Tarantino does too. The audience is offered close-up shots of Nazis as the Basterds carve their scalps off like a slice of Thanksgiving turkey with an array of rusted instruments — the kind of weapons Sub Zero or Scorpion would wield in Mortal Kombat. As gratuitous and barbaric as the violence committed by the Basterds may be, I could count the winces coming from the audience on one hand. In fact, I recall cheers when notorious “Bear Jew” Basterd bludgeoned a Nazi officer to death with a baseball bat.

“Inglourious Basterds” has faced ample criticism, but Tarantino and controversy go hand-in-hand like bread and butter. The chief complaints circulating around his latest work lie in its hyper-unrealistic treatment of history and inadequate portrayal of the Holocaust. I’d have to wager that those making said complaints entirely missed the point of the film. Or they just hate Tarantino, and there are plenty of reasons to. The film clocks in at an unapologetically long two-and-a-half hours, most of which is spent on drawn-out, now “Tarantinoian” conversations at tables.

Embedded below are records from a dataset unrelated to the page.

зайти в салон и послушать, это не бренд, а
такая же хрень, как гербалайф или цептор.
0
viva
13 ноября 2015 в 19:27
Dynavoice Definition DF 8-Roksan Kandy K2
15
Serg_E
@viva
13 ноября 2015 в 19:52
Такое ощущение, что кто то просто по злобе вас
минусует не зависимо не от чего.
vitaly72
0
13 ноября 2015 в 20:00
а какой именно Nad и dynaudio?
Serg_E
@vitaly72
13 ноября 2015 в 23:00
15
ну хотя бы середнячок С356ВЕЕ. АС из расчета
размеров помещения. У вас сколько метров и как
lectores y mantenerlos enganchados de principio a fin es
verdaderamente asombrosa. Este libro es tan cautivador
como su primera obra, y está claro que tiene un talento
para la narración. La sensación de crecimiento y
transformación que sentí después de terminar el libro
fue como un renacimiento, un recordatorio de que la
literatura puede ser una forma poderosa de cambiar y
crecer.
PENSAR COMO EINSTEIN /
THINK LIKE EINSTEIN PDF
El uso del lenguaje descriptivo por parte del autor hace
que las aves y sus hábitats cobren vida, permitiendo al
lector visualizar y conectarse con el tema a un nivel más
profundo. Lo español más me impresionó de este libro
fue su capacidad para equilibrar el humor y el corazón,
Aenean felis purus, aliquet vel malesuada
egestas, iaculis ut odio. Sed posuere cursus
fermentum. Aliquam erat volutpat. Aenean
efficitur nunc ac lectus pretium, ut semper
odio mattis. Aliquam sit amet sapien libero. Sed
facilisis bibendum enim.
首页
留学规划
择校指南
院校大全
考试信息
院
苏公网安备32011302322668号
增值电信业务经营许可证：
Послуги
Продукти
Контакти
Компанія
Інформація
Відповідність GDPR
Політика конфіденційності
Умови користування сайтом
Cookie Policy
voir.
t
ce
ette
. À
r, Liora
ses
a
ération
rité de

For those expecting gritty battlefield scenes of warfare, go rent “Saving Private Ryan” or something because there is none here, and this is where some critics missed the boat. This isn’t a war film. This isn’t a satire film. This isn’t an action film. This isn’t a fantasy film. It’s all four, plopped into a blender and put on full blast. Of course the film’s historically inaccurate — almost laughably so. This is a tongue-in-cheek odyssey of revenge in a fantasy world where fate is turned on its head and Nazis are the ones shivering in their boots. Some found this vision perverted or in violation of Ghandi’s “eye for an eye” principle, but with “Basterds,” Tarantino did something pretty ballsy: he rewrote history. In the blood of Nazis, nonetheless.

Back in 1991, Oliver Stone faced great scrutiny for his re-interpretation of history in “JFK,” which showcased some of the conspiracy theories surrounding President Kennedy’s assassination. Following outcry from audiences across the nation, Congress established the Assassination Records Review Board to compile evidence surrounding the event for the public to make its own assessment.

Sure, “Basterds” won’t inspire a Nazi Records Review Board, but unlike Stone, Tarantino isn’t striving to unveil some concealed truth. We all know Joseph Goebbels, Adolf Hitler and dozens of Gestapo officers didn’t perish in a movie theater set aflame by a vengeful Jewish French femme fatale. Tarantino isn’t trying to educate viewers, but rather visualize a wretched revenge fantasy — one we might not be too keen to admit we hold. Just remember that this realized fantasy is as historically accurate as “Pocahontas.” Just less racist and more fun.

Is an ultra violent Nazi-huntin’, scalp-skinnin’ bloodbath a healthy means of memorializing the Holocaust? Of course not, but after my eighth trip through the devastating exhibits of the Holocaust Museum, I’ll be the first to admit that “Inglourious Basterds” does fulfill a twisted, primal desire: to see history’s worst villains get theirs.